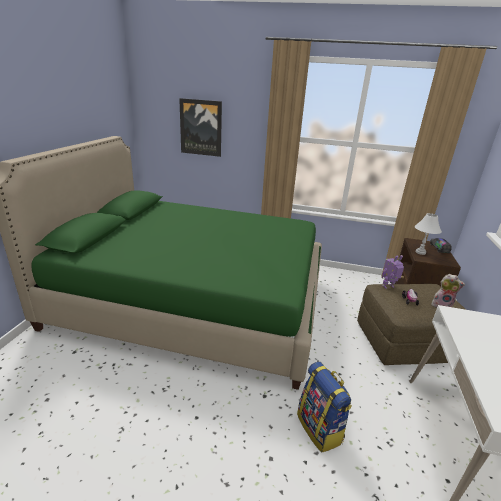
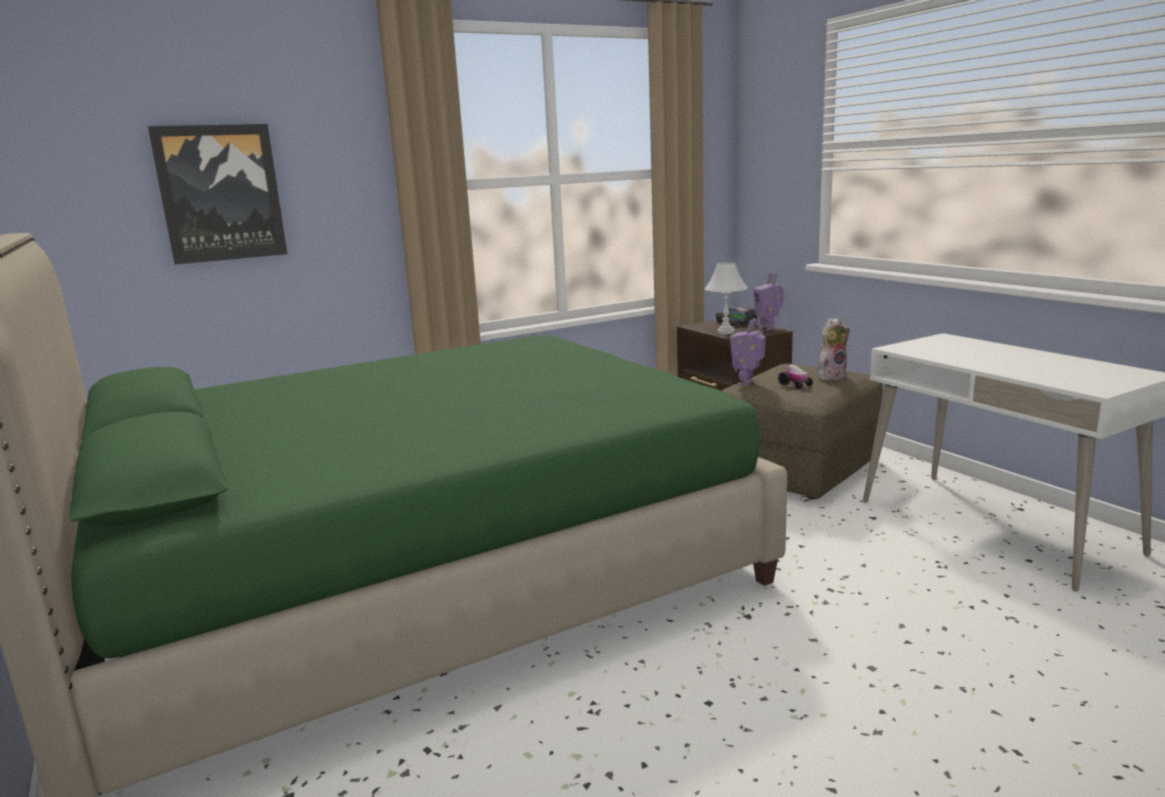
camera: 40 degrees left, 10 degrees down
backpack [297,362,352,453] -> none
none -> toy robot [753,273,784,331]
++++++++
### [TASK BRIEF]
Output the listing above exactly, excluding all pictures.

### [PROBLEM SOLUTION]
camera: 40 degrees left, 10 degrees down
backpack [297,362,352,453] -> none
none -> toy robot [753,273,784,331]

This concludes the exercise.